Representatives of the financial firms who market retirement savings plans to public employees love the TD funds. They enable the enrollment staff to sidestep the thorny problem of offering personal investment advice, which the Securities and Exchange Commission frowns upon. The asset allocation investment advice is essentially built into the product, which is SEC-registered.
So far, so good, but there is a fly in the ointment.
None of these Target Date funds take into account the fact that public employees are unlike today's average private-sector 401(k) plan participant who has no other retirement plan. Unlike workers in the private sector, 90 percent of state and local government employees are members of a pension plan. From a financial planner's standpoint, that pension benefit needs to be taken into account in each employee's asset allocation. Unfortunately, the TD funds fail to do that. By design, they consider only the investor's defined contribution assets, not the pension assets.
For example, a 50 year old employee with 20 years of service who plans to retire in 10 years with a pension paying roughly 60 percent of her salary already has a huge vested investment in the pension plan. The ultimate future value of that pension is approximately nine times her final salary, and it typically dwarfs the personal retirement accounts held in 457 and 401 plans. Although the pension fund may invest collectively in stocks, real estate and even hedge funds, the employee's personal financial interest in the fund is actually a fixed-income security. Think of the pension as a government bond worth nine times the pension she will receive annually.
In this context, a Target Date fund is almost always too conservative, because the employee's actual exposure to the stock market is a far smaller percentage of her total portfolio than the share held in the TD fund. In fact, unless our hypothetical 50 year old employee has a retirement savings account exceeding five times her present salary, a good case can be made that her optimal asset allocation in the defined contribution or deferred compensation plan should be 100 percent in equities for another five years! Certainly for employees under age 45 who have already vested in a pension benefit after 10 years of service, a supplemental savings portfolio with 100 percent in stocks could easily be justified from a risk-return standpoint.

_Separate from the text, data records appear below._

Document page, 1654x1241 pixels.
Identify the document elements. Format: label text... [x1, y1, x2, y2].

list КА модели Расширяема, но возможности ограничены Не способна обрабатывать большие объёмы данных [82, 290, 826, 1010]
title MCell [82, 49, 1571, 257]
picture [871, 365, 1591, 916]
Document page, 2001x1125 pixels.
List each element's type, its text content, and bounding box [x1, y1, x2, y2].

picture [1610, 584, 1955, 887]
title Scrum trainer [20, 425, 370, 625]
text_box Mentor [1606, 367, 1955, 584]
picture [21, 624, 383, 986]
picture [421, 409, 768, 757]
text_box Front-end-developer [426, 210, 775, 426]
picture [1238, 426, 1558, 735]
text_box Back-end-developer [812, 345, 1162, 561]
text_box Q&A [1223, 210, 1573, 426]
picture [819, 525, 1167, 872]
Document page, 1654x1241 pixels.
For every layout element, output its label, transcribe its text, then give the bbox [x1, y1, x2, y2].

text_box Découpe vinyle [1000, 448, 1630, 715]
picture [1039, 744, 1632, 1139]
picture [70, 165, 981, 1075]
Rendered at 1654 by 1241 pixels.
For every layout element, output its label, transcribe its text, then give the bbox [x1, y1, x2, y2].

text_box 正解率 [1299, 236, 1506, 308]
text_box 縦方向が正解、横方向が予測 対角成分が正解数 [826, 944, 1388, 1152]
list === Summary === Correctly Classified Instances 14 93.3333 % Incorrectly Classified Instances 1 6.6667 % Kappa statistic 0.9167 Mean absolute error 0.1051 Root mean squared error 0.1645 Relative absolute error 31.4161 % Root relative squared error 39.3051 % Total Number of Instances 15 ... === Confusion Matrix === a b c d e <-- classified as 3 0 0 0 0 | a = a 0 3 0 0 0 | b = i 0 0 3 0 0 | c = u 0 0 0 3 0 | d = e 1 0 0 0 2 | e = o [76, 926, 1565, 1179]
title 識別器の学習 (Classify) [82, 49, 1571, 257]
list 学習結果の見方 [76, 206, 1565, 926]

Public employees are notoriously risk averse, so I don't want to suggest that market-fearing retirement savers should move money today from balanced portfolios into the fully-priced stock market--especially now when we're already in the 8th inning of this business cycle. But at the bottom of the next recession, I will revisit this strategy and make the case for a more aggressive approach to investments for those who have the security of a defined benefit plan.
Meanwhile, public employers should remind employee-investors who use TD funds that one size does not fit all.